In the records below, find the line that contains "left elbow: (228, 171)" and the line that contains "left knee: (1804, 1063)", then retype exactly those two lines and every line between them.

━━━ DATASET RECORDS

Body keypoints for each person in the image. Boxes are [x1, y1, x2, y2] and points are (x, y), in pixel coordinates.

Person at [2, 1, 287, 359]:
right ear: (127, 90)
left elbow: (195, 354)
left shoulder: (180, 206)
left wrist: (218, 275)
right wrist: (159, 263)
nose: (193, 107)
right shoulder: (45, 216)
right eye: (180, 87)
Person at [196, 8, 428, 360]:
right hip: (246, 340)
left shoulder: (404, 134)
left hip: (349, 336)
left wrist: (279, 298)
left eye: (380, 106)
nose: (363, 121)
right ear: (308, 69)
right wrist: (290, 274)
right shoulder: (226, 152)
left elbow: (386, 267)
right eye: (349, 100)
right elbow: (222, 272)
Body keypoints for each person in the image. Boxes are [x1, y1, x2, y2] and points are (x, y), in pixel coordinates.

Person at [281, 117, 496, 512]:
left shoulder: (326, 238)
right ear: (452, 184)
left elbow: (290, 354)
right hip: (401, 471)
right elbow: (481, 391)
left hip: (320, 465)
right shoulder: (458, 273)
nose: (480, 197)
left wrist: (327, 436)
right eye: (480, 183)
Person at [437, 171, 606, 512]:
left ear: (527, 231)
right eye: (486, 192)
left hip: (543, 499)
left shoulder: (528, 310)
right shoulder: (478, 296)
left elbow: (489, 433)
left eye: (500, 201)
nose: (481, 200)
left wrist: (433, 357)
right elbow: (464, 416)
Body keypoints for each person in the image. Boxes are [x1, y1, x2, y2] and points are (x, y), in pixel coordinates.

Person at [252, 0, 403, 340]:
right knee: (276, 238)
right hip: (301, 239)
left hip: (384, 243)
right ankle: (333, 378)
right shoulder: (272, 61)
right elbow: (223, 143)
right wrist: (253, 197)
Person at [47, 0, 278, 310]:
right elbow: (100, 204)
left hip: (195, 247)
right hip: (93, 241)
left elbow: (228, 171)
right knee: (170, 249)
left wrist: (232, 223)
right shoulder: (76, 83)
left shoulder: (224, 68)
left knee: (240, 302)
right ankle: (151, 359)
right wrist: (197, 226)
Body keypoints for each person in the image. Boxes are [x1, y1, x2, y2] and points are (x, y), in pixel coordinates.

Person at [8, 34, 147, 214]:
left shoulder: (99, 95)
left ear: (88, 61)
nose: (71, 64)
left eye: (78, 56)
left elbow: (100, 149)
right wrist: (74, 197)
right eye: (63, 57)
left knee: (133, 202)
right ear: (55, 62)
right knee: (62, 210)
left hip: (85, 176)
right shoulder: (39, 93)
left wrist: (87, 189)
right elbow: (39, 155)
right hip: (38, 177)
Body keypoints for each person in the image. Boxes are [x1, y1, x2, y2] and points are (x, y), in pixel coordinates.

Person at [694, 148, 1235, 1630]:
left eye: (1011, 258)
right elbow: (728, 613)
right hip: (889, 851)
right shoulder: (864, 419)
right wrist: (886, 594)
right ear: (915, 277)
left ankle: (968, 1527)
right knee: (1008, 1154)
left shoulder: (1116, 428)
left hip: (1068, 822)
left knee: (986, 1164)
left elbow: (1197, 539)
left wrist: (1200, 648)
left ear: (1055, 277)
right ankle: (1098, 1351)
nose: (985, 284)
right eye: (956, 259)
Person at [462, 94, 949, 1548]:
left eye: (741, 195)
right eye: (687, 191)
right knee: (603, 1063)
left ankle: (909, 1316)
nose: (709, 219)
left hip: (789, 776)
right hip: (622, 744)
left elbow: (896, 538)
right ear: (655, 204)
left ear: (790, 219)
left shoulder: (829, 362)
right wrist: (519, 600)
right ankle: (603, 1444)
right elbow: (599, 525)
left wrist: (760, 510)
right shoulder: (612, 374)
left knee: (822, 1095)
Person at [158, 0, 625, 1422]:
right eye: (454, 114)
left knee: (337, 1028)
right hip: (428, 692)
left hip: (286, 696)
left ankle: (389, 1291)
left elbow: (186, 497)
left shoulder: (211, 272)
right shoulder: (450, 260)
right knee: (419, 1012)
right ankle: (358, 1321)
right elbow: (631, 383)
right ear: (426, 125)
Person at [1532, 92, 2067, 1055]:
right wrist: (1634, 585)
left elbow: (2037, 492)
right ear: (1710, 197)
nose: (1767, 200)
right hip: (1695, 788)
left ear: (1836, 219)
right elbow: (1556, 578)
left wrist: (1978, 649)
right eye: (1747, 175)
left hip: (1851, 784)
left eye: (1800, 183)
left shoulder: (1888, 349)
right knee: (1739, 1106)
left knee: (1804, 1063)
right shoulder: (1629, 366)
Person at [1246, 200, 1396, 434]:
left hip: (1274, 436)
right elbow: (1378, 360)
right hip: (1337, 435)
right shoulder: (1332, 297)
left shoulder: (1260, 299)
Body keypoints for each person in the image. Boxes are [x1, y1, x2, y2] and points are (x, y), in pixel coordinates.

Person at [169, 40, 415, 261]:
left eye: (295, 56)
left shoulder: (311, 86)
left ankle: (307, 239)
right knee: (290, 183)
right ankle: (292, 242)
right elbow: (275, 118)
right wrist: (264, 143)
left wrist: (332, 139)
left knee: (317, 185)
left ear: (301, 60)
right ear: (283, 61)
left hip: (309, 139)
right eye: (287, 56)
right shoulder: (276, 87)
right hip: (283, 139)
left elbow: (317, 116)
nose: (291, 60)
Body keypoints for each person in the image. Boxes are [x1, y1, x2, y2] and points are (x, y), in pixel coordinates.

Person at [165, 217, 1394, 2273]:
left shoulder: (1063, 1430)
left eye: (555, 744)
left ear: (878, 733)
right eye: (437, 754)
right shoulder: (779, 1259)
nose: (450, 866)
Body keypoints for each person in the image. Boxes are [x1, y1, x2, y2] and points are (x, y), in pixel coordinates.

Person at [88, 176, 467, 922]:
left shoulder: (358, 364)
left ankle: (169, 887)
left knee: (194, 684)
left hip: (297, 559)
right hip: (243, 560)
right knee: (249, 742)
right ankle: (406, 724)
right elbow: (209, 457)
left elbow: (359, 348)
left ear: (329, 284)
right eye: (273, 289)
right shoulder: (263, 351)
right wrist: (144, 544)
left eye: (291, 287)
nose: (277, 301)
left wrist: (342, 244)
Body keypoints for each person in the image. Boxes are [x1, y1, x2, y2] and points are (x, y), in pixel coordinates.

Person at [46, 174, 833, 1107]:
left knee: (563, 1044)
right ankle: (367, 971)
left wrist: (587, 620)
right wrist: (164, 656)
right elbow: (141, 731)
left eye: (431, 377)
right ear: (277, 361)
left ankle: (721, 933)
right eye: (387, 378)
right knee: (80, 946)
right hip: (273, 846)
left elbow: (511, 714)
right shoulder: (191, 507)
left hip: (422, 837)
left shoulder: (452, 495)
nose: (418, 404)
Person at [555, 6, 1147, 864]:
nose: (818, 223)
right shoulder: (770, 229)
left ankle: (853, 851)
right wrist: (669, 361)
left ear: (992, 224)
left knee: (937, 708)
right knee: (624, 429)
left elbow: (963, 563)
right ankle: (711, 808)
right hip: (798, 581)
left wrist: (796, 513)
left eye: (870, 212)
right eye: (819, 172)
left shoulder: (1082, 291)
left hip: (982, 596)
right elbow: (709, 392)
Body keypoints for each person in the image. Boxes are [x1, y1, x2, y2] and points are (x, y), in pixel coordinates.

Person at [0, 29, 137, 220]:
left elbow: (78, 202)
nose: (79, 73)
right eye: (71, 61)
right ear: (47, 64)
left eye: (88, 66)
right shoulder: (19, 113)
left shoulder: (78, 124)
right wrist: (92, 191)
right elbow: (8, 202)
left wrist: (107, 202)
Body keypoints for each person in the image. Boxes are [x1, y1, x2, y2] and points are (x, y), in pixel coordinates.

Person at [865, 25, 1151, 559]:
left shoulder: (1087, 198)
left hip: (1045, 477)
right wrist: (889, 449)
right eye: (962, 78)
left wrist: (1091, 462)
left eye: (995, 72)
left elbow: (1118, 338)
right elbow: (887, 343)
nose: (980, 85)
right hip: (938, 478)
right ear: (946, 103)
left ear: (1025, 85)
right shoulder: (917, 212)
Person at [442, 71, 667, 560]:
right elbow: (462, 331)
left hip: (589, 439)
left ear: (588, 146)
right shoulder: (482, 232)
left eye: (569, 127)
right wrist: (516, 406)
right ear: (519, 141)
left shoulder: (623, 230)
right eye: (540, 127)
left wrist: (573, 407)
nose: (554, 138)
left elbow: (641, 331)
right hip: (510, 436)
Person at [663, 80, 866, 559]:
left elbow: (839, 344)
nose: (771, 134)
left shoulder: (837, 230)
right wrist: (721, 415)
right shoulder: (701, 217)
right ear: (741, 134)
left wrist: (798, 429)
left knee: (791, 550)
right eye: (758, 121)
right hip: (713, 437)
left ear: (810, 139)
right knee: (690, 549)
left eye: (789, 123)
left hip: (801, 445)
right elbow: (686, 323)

━━━━━━

● **YOUR SOLUTION**
left elbow: (228, 171)
right knee: (170, 249)
left wrist: (232, 223)
right shoulder: (76, 83)
left shoulder: (224, 68)
left knee: (240, 302)
right ankle: (151, 359)
right wrist: (197, 226)
Body keypoints for each person in the image. Boxes are [x1, y1, x2, y2] and points are (x, y), in pixel coordinates.

Person at [8, 34, 147, 214]:
left shoulder: (99, 95)
left ear: (88, 61)
nose: (71, 64)
left eye: (78, 56)
left elbow: (100, 149)
right wrist: (74, 197)
right eye: (63, 57)
left knee: (133, 202)
right ear: (55, 62)
right knee: (62, 210)
left hip: (85, 176)
right shoulder: (39, 93)
left wrist: (87, 189)
right elbow: (39, 155)
right hip: (38, 177)
Body keypoints for each person in the image. Boxes are [x1, y1, x2, y2] and points are (x, y), in pixel coordinates.

Person at [694, 148, 1235, 1630]:
left eye: (1011, 258)
right elbow: (728, 613)
right hip: (889, 851)
right shoulder: (864, 419)
right wrist: (886, 594)
right ear: (915, 277)
left ankle: (968, 1527)
right knee: (1008, 1154)
left shoulder: (1116, 428)
left hip: (1068, 822)
left knee: (986, 1164)
left elbow: (1197, 539)
left wrist: (1200, 648)
left ear: (1055, 277)
right ankle: (1098, 1351)
nose: (985, 284)
right eye: (956, 259)
Person at [462, 94, 949, 1548]:
left eye: (741, 195)
right eye: (687, 191)
right knee: (603, 1063)
left ankle: (909, 1316)
nose: (709, 219)
left hip: (789, 776)
right hip: (622, 744)
left elbow: (896, 538)
right ear: (655, 204)
left ear: (790, 219)
left shoulder: (829, 362)
right wrist: (519, 600)
right ankle: (603, 1444)
right elbow: (599, 525)
left wrist: (760, 510)
right shoulder: (612, 374)
left knee: (822, 1095)
Person at [158, 0, 625, 1422]:
right eye: (454, 114)
left knee: (337, 1028)
right hip: (428, 692)
left hip: (286, 696)
left ankle: (389, 1291)
left elbow: (186, 497)
left shoulder: (211, 272)
right shoulder: (450, 260)
right knee: (419, 1012)
right ankle: (358, 1321)
right elbow: (631, 383)
right ear: (426, 125)
Person at [1532, 92, 2067, 1055]:
right wrist: (1634, 585)
left elbow: (2037, 492)
right ear: (1710, 197)
nose: (1767, 200)
right hip: (1695, 788)
left ear: (1836, 219)
right elbow: (1556, 578)
left wrist: (1978, 649)
right eye: (1747, 175)
left hip: (1851, 784)
left eye: (1800, 183)
left shoulder: (1888, 349)
right knee: (1739, 1106)
left knee: (1804, 1063)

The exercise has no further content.